### DIRECTIONS FOR THIS TASK
After locating the line with "aux conditions imposées.", reproduce it and all following lines of the listing below exactly, stopping only at the final line.

### SOURCE MATERIAL
BEGIN

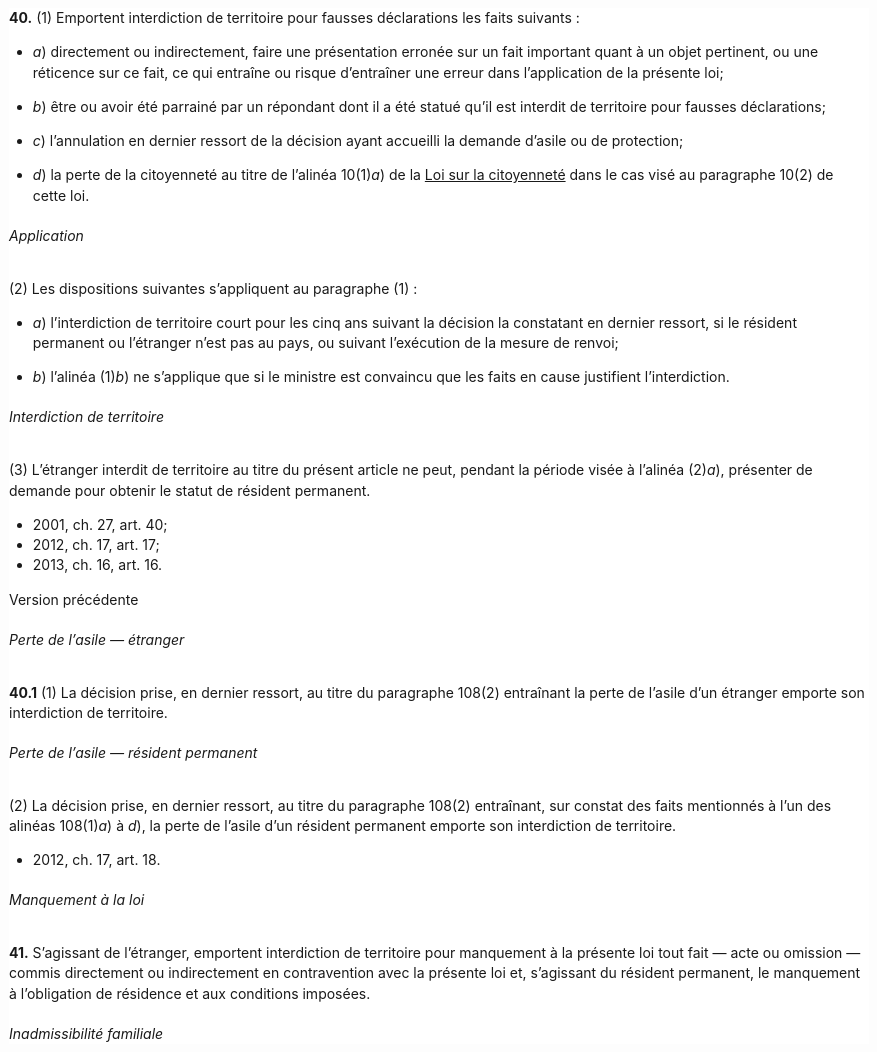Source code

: **40.** (1) Emportent interdiction de territoire pour fausses déclarations les faits suivants :

  * _a_) directement ou indirectement, faire une présentation erronée sur un fait important quant à un objet pertinent, ou une réticence sur ce fait, ce qui entraîne ou risque d’entraîner une erreur dans l’application de la présente loi;

  * _b_) être ou avoir été parrainé par un répondant dont il a été statué qu’il est interdit de territoire pour fausses déclarations;

  * _c_) l’annulation en dernier ressort de la décision ayant accueilli la demande d’asile ou de protection;

  * _d_) la perte de la citoyenneté au titre de l’alinéa 10(1)_a_) de la [Loi sur la citoyenneté](/canada/fra/lois/C/C-29.md) dans le cas visé au paragraphe 10(2) de cette loi.

###### Application

(2) Les dispositions suivantes s’appliquent au paragraphe (1) :

  * _a_) l’interdiction de territoire court pour les cinq ans suivant la décision la constatant en dernier ressort, si le résident permanent ou l’étranger n’est pas au pays, ou suivant l’exécution de la mesure de renvoi;

  * _b_) l’alinéa (1)_b_) ne s’applique que si le ministre est convaincu que les faits en cause justifient l’interdiction.

###### Interdiction de territoire

(3) L’étranger interdit de territoire au titre du présent article ne peut, pendant la période visée à l’alinéa (2)_a_), présenter de demande pour obtenir le statut de résident permanent.

  * 2001, ch. 27, art. 40;
  * 2012, ch. 17, art. 17;
  * 2013, ch. 16, art. 16.

Version précédente

###### Perte de l’asile — étranger

**40.1** (1) La décision prise, en dernier ressort, au titre du paragraphe 108(2) entraînant la perte de l’asile d’un étranger emporte son interdiction de territoire.

###### Perte de l’asile — résident permanent

(2) La décision prise, en dernier ressort, au titre du paragraphe 108(2) entraînant, sur constat des faits mentionnés à l’un des alinéas 108(1)_a_) à _d_), la perte de l’asile d’un résident permanent emporte son interdiction de territoire.

  * 2012, ch. 17, art. 18.

###### Manquement à la loi

**41.** S’agissant de l’étranger, emportent interdiction de territoire pour manquement à la présente loi tout fait — acte ou omission — commis directement ou indirectement en contravention avec la présente loi et, s’agissant du résident permanent, le manquement à l’obligation de résidence et aux conditions imposées.

###### Inadmissibilité familiale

END

### SOLUTION
**41.** S’agissant de l’étranger, emportent interdiction de territoire pour manquement à la présente loi tout fait — acte ou omission — commis directement ou indirectement en contravention avec la présente loi et, s’agissant du résident permanent, le manquement à l’obligation de résidence et aux conditions imposées.

###### Inadmissibilité familiale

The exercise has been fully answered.